L’hydrologie régénérative vise à rétablir la circulation naturelle de l’eau dans les paysages. Dans de nombreux territoires, l’urbanisation, la déforestation et certaines pratiques agricoles ont accéléré le ruissellement de l’eau de pluie vers les rivières. Cette approche cherche au contraire à ralentir l’écoulement de l’eau et à favoriser son infiltration dans les sols.
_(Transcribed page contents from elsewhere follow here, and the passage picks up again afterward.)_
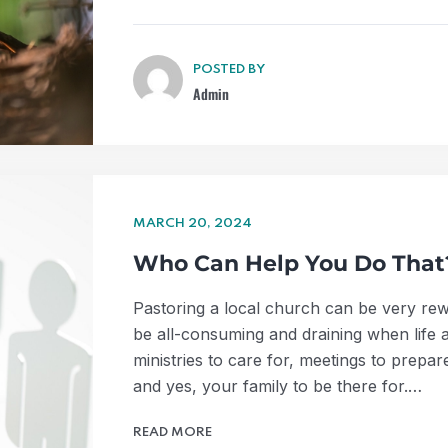
POSTED BY
Admin
MARCH 20, 2024
Who Can Help You Do That
Pastoring a local church can be very rewar
be all-consuming and draining when life 
ministries to care for, meetings to prepar
and yes, your family to be there for.…
READ MORE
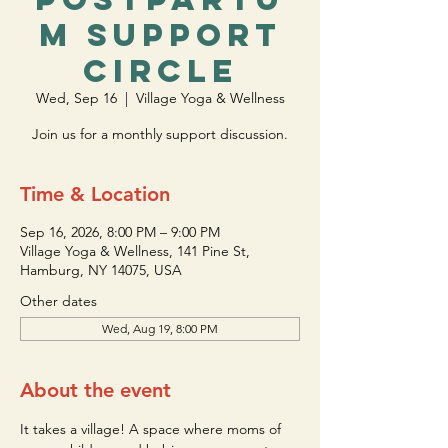
m Support
Circle
Wed, Sep 16
  |  
Village Yoga & Wellness
Join us for a monthly support discussion.
Time & Location
Sep 16, 2026, 8:00 PM – 9:00 PM
Village Yoga & Wellness, 141 Pine St,
Hamburg, NY 14075, USA
Other dates
Wed, Aug 19, 8:00 PM
About the event
It takes a village! A space where moms of 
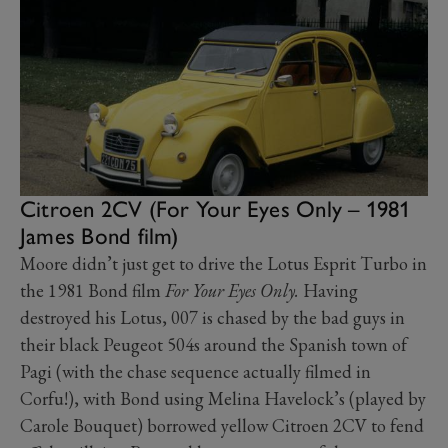
Citroen 2CV (For Your Eyes Only – 1981
James Bond film)
Moore didn’t just get to drive the Lotus Esprit Turbo in
the 1981 Bond film
For Your Eyes Only.
Having
destroyed his Lotus, 007 is chased by the bad guys in
their black Peugeot 504s around the Spanish town of
Pagi (with the chase sequence actually filmed in
Corfu!), with Bond using Melina Havelock’s (played by
Carole Bouquet) borrowed yellow Citroen 2CV to fend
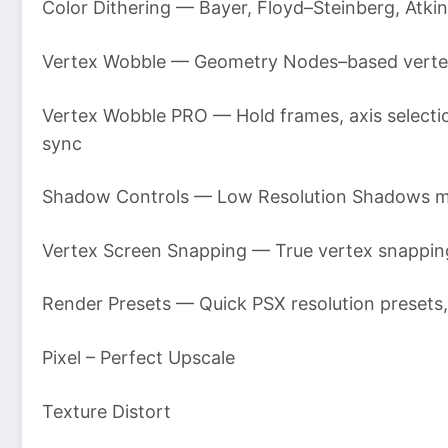
Color Dithering — Bayer, Floyd–Steinberg, Atkin
Vertex Wobble — Geometry Nodes–based vertex ji
Vertex Wobble PRO — Hold frames, axis selection
sync
Shadow Controls — Low Resolution Shadows mo
Vertex Screen Snapping — True vertex snappin
Render Presets — Quick PSX resolution presets,
Pixel – Perfect Upscale
Texture Distort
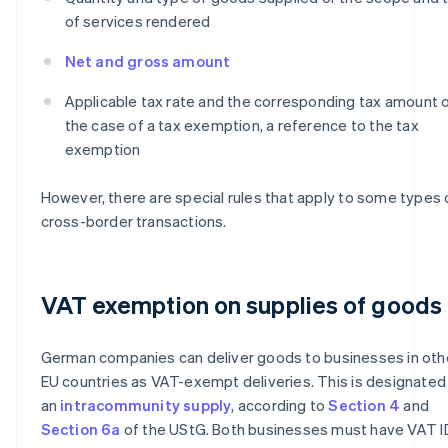
of services rendered
Net and gross amount
Applicable tax rate and the corresponding tax amount or
the case of a tax exemption, a reference to the tax
exemption
However, there are special rules that apply to some types 
cross-border transactions.
VAT exemption on supplies of goods
German companies can deliver goods to businesses in oth
EU countries as VAT-exempt deliveries. This is designated
an
intracommunity supply
, according to
Section 4
and
Section 6a
of the UStG. Both businesses must have VAT I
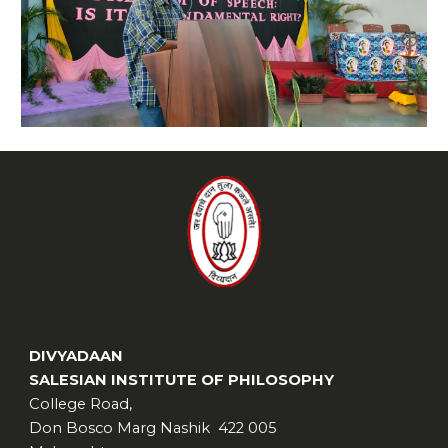
DIVYADAAN
SALESIAN INSTITUTE OF PHILOSOPHY
College Road,
Don Bosco Marg Nashik 422 005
Des aménagements paysagers comme les haies, les mares ou les fossés végétalisés peuvent contribuer à retenir l’eau plus longtemps dans les écosystèmes.

Elle consiste à « produire » de l’eau.

L’objectif de cette approche n’est pas de créer de nouvelles ressources en eau mais à mieux gérer l’eau déjà présente dans un territoire. En favorisant l’infiltration et en ralentissant le ruissellement, l’hydrologie régénérative cherche à maintenir l’eau dans les sols, la végétation et les nappes phréatiques plus longtemps.

Les sols vivants stockent plus d’eau que les sols dégradés.

Un sol riche en matière organique possède une structure plus poreuse, capable d’absorber et de retenir davantage d’eau. À l’inverse, un sol appauvri laisse l’eau ruisseler plus rapidement en surface. Les pratiques liées à l’hydrologie régénérative (couverture végétale, plantation d’arbres, limitation du travail du sol) améliorent la capacité des sols à fonctionner comme des réservoirs naturels d’eau.

L’hydrologie régénérative est uniquement destinée aux agriculteurs.

Même si elle est souvent associée à l’agriculture régénérative, cette approche peut aussi être appliquée à d’autres types de territoires. En milieu urbain ou forestier, certaines actions comme la désimperméabilisation des sols, la restauration des zones humides ou la renaturation des paysages peuvent également contribuer à améliorer la gestion de l’eau.